When Restaurants Stop Being Worth It

There is an existential crisis in the restaurant industry. Right now.

Forget about Chili's re-re-vamping their menu to try to win back alienated customers. The restaurant industry is now getting squeezed from multiple directions: rising minimum wages, rising rents, rising legal and regulatory costs, and of course rising food costs too.

What's new this time around is the industry finds itself absolutely unable to pass these costs through to consumers in the form of higher prices.

The latest and most shocking admission of this was from the restaurant chain Red Robin [ticker symbol RRGB]. Red Robin's management said this in their most recent quarterly conference call:

"A top area of focus for us has been managing labor costs. The minimum wage and general regulatory environment is growing at an unprecedented rate, especially on the West Coast, where we have our strongest and largest footprint. Hourly wages are up again this year in the mid-single digits, and we know there's no appetite by today's consumer to spend more to cover this. Absorbing these increases with higher pricing is not an alternative for us."

There it is, straight out of the bird's, I mean CEO's, mouth: Not only are food and regulatory costs rising and minimum wage is increasing "at an unprecedented rate," but worst of all, they can't hike prices any more to compensate.

I'll share yet another an example from a local Irish pub we sometimes go to here in suburban New Jersey. This place is a basic, no frills, casual restaurant, a good place, and it now charges $11 for a burger. And an extra buck fifty for a piece of bacon and cheese.

So, imagine the management of this restaurant as they experience the same inevitable cost squeeze that Red Robin and others face. At first, they'll do what they've always done: they respond to their higher costs by passing them along to us. Just hike that burger's price by yet another buck.

That worked in the past, as the consumer didn't mind (or even notice) a burger increasing from $6 to $7 or $7 to $8.
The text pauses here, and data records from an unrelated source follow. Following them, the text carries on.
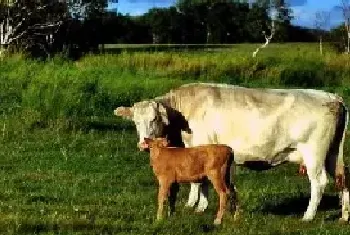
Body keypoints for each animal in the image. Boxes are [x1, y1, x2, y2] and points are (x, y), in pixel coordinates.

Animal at [113, 83, 348, 222]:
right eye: (135, 121)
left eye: (154, 119)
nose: (143, 144)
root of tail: (330, 96)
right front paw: (197, 205)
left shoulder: (202, 145)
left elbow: (199, 181)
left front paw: (197, 205)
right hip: (333, 153)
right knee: (343, 178)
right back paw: (344, 215)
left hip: (314, 152)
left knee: (319, 182)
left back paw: (308, 216)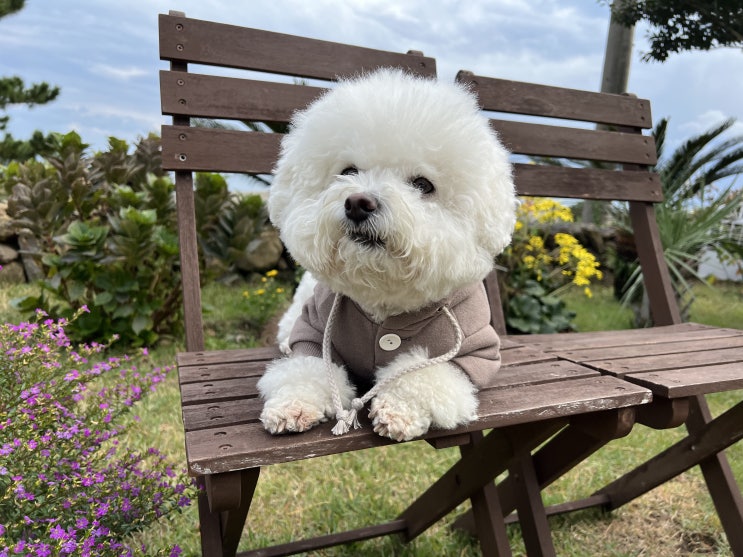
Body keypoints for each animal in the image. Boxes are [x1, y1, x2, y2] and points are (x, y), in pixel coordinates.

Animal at [260, 69, 516, 440]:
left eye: (423, 185)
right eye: (348, 171)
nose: (358, 203)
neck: (384, 298)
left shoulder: (472, 351)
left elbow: (424, 375)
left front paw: (399, 409)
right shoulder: (312, 329)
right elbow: (306, 369)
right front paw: (293, 403)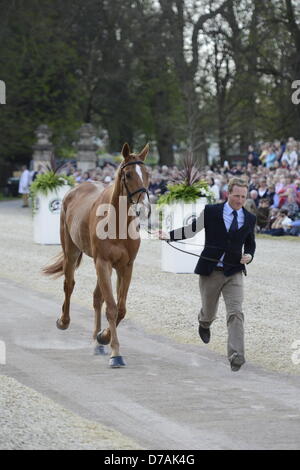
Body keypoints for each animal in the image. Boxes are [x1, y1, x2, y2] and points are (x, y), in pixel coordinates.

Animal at [42, 143, 149, 368]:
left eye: (147, 174)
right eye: (128, 174)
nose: (143, 207)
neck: (117, 222)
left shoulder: (126, 266)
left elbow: (120, 308)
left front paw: (103, 337)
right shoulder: (103, 263)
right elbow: (112, 308)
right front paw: (116, 353)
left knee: (97, 297)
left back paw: (96, 341)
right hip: (71, 251)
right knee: (69, 285)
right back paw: (63, 321)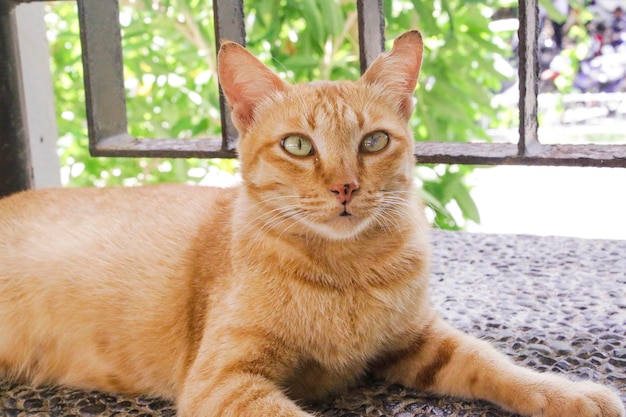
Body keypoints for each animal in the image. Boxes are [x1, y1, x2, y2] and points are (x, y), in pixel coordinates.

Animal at [0, 30, 620, 414]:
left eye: (373, 141)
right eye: (298, 145)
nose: (345, 186)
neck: (346, 271)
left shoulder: (418, 340)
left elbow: (493, 363)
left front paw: (567, 393)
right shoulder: (223, 381)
But at some point the consumer notices. And minds. At some point, that burger just stops being worth it. Where that point is, it's hard to know. It depends. But when a basic burger starts to get up into the double digits, at $11-ish, $12-ish, can you hike prices another buck? And, then, a year from now another buck?

Before you know it, a modest dinner of, say, two burgers and two beers, maybe a side order, add in taxes and tip... suddenly, you're looking at a sixty or seventy dollar tab. For burgers and beers.

It ain't worth it. So people stop going out to eat. This is exactly what intelligent consumers do in the face of inflation.

Heck, I can easily feed the two of us for two weeks on $70.

Even Jim Cramer, stock market spaz for the masses, is onto this. Partly it's because he actually owns a restaurant, a Mexican place in Brooklyn. Regarding these trends, he wrote recently:

"It's a nightmare for any restaurateur. And it's just beginning."

A final note, regarding yet more synergies of being an investor and a (frugal) consumer. You'd have seen this theme coming, likely as much as a few years ago, if you were paying attention to the rising cost--and increasingly questionable value--of dining out versus cooking at home.

Red Robin's Third Quarter 2017 conference call transcript

Finally a quick housekeeping note: Next week I'll run Casual Kitchen's top posts of 2017. Stay tuned!!

Read Next: How to Become a Sophisticated Investor: Six Steps

1 comment:

Marcia said...

I think there are many different things to go into this. And not just cost, but also experience.

With stagnant wages and a lot of unemployment - who can afford to eat out? Well, let's look at the various groups.

- Boomers and the elderly can often eat out. Their kids are gone, they've got a pension, or at least a low mortgage - and more disposable income (this obviously does not apply to all).

- Millennials - well, many of them like to eat out but a lot of them are also broke or have huge loans. They tend to eschew chain restaurants though.

- Families - that's me and let me get into that a bit
1. Eating out with kids is a total pain in the ass, pardon my French. Age 2 to 4, it's not worth it AT ALL, in any way shape or form. I went and had kids 6 years apart. So I doubled the length of time. And kid #2 is 5 and is still a PITA. He can't sit still.

2. Eating out is not healthy. Sure, I let my spouse take the kids to McD's or Chik-fil-A a few times a year. But I'm in my late 40's, I can't eat that crap.

In addition to that - I'd rather eat out things that I can't make well at home. I love a good burger. You know? The single thing that I'm MOST likely to go out for is a burger (can't eat wheat anymore though, so I have to do the lettuce wrap thing). If it's a really good burger? I'll totally pay $11 for it. But here's the thing: that's a 2x a year thing for me.

Eating out with wheat sensitivities is also a complete pain, so we tend to eat out less often.

It's a tricky thing, this whole economics of eating out. I'd rather eat at a decent place where people get paid a decent income and the food is good. How many restaurants do we need? How long are we going to FOOL ourselves by saying these jobs are for "teenagers". Because let's face it - most of these jobs don't go to teenagers anymore. Pressure keeps wages down and prices down and quality down.